[Written task]
Check each line below for "Introduction" and give the count of those that have it, nothing else.

Collected data
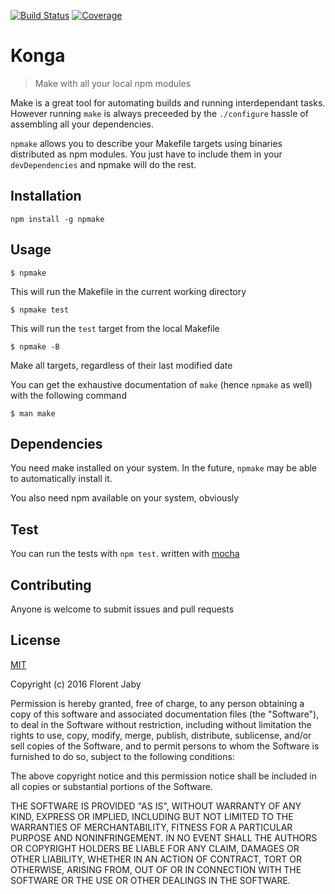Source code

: [![Build Status][travis-image]][travis-url] [![Coverage][coveralls-image]][coveralls-url]

Konga
==================

> Make with all your local npm modules

Make is a great tool for automating builds and running interdependant tasks.
However running `make` is always preceeded by the `./configure` hassle of
assembling all your dependencies.

`npmake` allows you to describe your Makefile targets using binaries
distributed as npm modules. You just have to include them in your
`devDependencies` and npmake will do the rest.

Installation
------------

    npm install -g npmake


Usage
-----

    $ npmake

This will run the Makefile in the current working directory


    $ npmake test

This will run the `test` target from the local Makefile


    $ npmake -B

Make all targets, regardless of their last modified date


You can get the exhaustive documentation of `make` (hence `npmake` as well) with
the following command

    $ man make

Dependencies
------------

You need make installed on your system.
In the future, `npmake` may be able to automatically install it.

You also need npm available on your system, obviously

Test
----

You can run the tests with `npm test`. written with [mocha][mocha-url]

Contributing
------------

Anyone is welcome to submit issues and pull requests

License
-------

[MIT](http://opensource.org/licenses/MIT)

Copyright (c) 2016 Florent Jaby

Permission is hereby granted, free of charge, to any person obtaining a copy of this software and associated documentation files (the "Software"), to deal in the Software without restriction, including without limitation the rights to use, copy, modify, merge, publish, distribute, sublicense, and/or sell copies of the Software, and to permit persons to whom the Software is furnished to do so, subject to the following conditions:

The above copyright notice and this permission notice shall be included in all copies or substantial portions of the Software.

THE SOFTWARE IS PROVIDED "AS IS", WITHOUT WARRANTY OF ANY KIND, EXPRESS OR IMPLIED, INCLUDING BUT NOT LIMITED TO THE WARRANTIES OF MERCHANTABILITY, FITNESS FOR A PARTICULAR PURPOSE AND NONINFRINGEMENT. IN NO EVENT SHALL THE AUTHORS OR COPYRIGHT HOLDERS BE LIABLE FOR ANY CLAIM, DAMAGES OR OTHER LIABILITY, WHETHER IN AN ACTION OF CONTRACT, TORT OR OTHERWISE, ARISING FROM, OUT OF OR IN CONNECTION WITH THE SOFTWARE OR THE USE OR OTHER DEALINGS IN THE SOFTWARE.


[travis-image]: http://img.shields.io/travis/Floby/npmake/master.svg?style=flat
[travis-url]: https://travis-ci.org/Floby/npmake
[coveralls-image]: http://img.shields.io/coveralls/Floby/npmake/master.svg?style=flat
[coveralls-url]: https://coveralls.io/r/Floby/npmake
[mocha-url]: https://github.com/visionmedia/mocha
[kong-url]: http://getkong.org

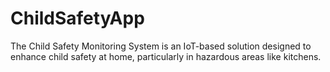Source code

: # ChildSafetyApp
The Child Safety Monitoring System is an IoT-based solution designed to enhance child safety at home, particularly in hazardous areas like kitchens.
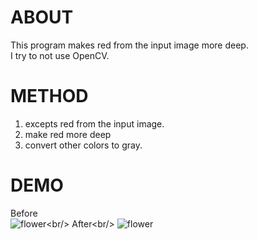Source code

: # ABOUT
This program makes red from the input image more deep.<br/>
I try to not use OpenCV.
# METHOD
1. excepts red from the input image.
2. make red more deep
3. convert other colors to gray.
# DEMO
Before<br/>
![flower](http://i.imgur.com/iD9heNGm.jpg"サンプル")<br/>
After<br/>
![flower](http://i.imgur.com/pyevO3qm.jpg "サンプル")
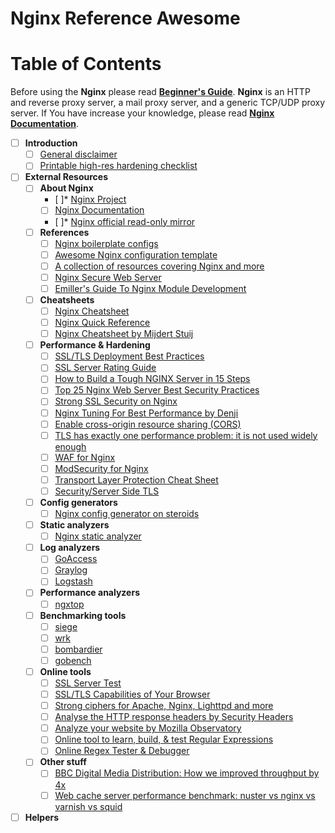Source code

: # Nginx Reference Awesome

# Table of Contents

Before using the **Nginx** please read **[Beginner's Guide](http://nginx.org/en/docs/beginners_guide.html)**. **Nginx** is an HTTP and reverse proxy server, a mail proxy server, and a generic TCP/UDP proxy server. If You have increase your knowledge, please read **[Nginx Documentation](https://nginx.org/en/docs/)**.

- [ ] **Introduction**    
    - [ ] [General disclaimer](Introduction/General_disclaimer.md)
    - [ ] [Printable high-res hardening checklist](Introduction/Printable_high_res_hardening_checklist.md)
- [ ] **External Resources**
    - [ ] **About Nginx**
        - [ ]* [Nginx Project](https://www.nginx.com/)
        - [ ] [Nginx Documentation](https://www.nginx.com/)
        - [ ]* [Nginx official read-only mirror](https://github.com/nginx/nginx)
    - [ ] **References**
        - [ ] [Nginx boilerplate configs](https://github.com/h5bp/server-configs-nginx)
        - [ ] [Awesome Nginx configuration template](https://github.com/nginx-boilerplate/nginx-boilerplate)
        - [ ] [A collection of resources covering Nginx and more](https://github.com/fcambus/nginx-resources)
        - [ ] [Nginx Secure Web Server](https://calomel.org/nginx.html)
        - [ ] [Emiller's Guide To Nginx Module Development ](https://www.evanmiller.org/nginx-modules-guide.html)
    - [ ] **Cheatsheets**
        - [ ] [Nginx Cheatsheet](https://gist.github.com/carlessanagustin/9509d0d31414804da03b)
        - [ ] [Nginx Quick Reference](https://github.com/SimulatedGREG/nginx-cheatsheet)
        - [ ] [Nginx Cheatsheet by Mijdert Stuij](https://mijndertstuij.nl/writing/posts/nginx-cheatsheet/)
    - [ ] **Performance & Hardening**
        - [ ] [SSL/TLS Deployment Best Practices](https://www.ssllabs.com/projects/best-practices/)
        - [ ] [SSL Server Rating Guide](https://www.ssllabs.com/projects/rating-guide/index.html)
        - [ ] [How to Build a Tough NGINX Server in 15 Steps](https://www.upguard.com/blog/how-to-build-a-tough-nginx-server-in-15-steps)
        - [ ] [Top 25 Nginx Web Server Best Security Practices](https://www.cyberciti.biz/tips/linux-unix-bsd-nginx-webserver-security.html)
        - [ ] [Strong SSL Security on Nginx](https://raymii.org/s/tutorials/Strong_SSL_Security_On_nginx.html)
        - [ ] [Nginx Tuning For Best Performance by Denji](https://github.com/denji/nginx-tuning)
        - [ ] [Enable cross-origin resource sharing (CORS)](https://enable-cors.org/index.html)
        - [ ] [TLS has exactly one performance problem: it is not used widely enough](https://istlsfastyet.com/)
        - [ ] [WAF for Nginx](https://github.com/nbs-system/naxsi)
        - [ ] [ModSecurity for Nginx](https://geekflare.com/install-modsecurity-on-nginx/)
        - [ ] [Transport Layer Protection Cheat Sheet](https://www.owasp.org/index.php/Transport_Layer_Protection_Cheat_Sheet)
        - [ ] [Security/Server Side TLS](https://wiki.mozilla.org/Security/Server_Side_TLS)
    - [ ] **Config generators**
        - [ ] [Nginx config generator on steroids](https://nginxconfig.io/)
    - [ ] **Static analyzers**
        - [ ] [Nginx static analyzer](https://github.com/yandex/gixy)
    - [ ] **Log analyzers**
        - [ ] [GoAccess](https://goaccess.io/)
        - [ ] [Graylog](https://www.graylog.org/)
        - [ ] [Logstash](https://www.elastic.co/products/logstash)
    - [ ] **Performance analyzers**
        - [ ] [ngxtop](https://github.com/lebinh/ngxtop)
    - [ ] **Benchmarking tools**
        - [ ] [siege](https://github.com/lebinh/ngxtop)
        - [ ] [wrk](https://github.com/wg/wrk)
        - [ ] [bombardier](https://github.com/codesenberg/bombardier)
        - [ ] [gobench](https://github.com/cmpxchg16/gobench)
    - [ ] **Online tools**
        - [ ] [SSL Server Test](https://www.ssllabs.com/ssltest/)
        - [ ] [SSL/TLS Capabilities of Your Browser](https://www.ssllabs.com/ssltest/viewMyClient.html)
        - [ ] [Strong ciphers for Apache, Nginx, Lighttpd and more](https://cipherli.st/)
        - [ ] [Analyse the HTTP response headers by Security Headers](https://securityheaders.com/)
        - [ ] [Analyze your website by Mozilla Observatory](https://observatory.mozilla.org/)
        - [ ] [Online tool to learn, build, & test Regular Expressions](https://regexr.com/)
        - [ ] [Online Regex Tester & Debugger](https://www.regextester.com/)
    - [ ] **Other stuff**
        - [ ] [BBC Digital Media Distribution: How we improved throughput by 4x](http://www.bbc.co.uk/blogs/internet/entries/17d22fb8-cea2-49d5-be14-86e7a1dcde04)
        - [ ] [Web cache server performance benchmark: nuster vs nginx vs varnish vs squid](https://github.com/jiangwenyuan/nuster/wiki/Web-cache-server-performance-benchmark:-nuster-vs-nginx-vs-varnish-vs-squid)
- [ ] **Helpers**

[Expected output]
3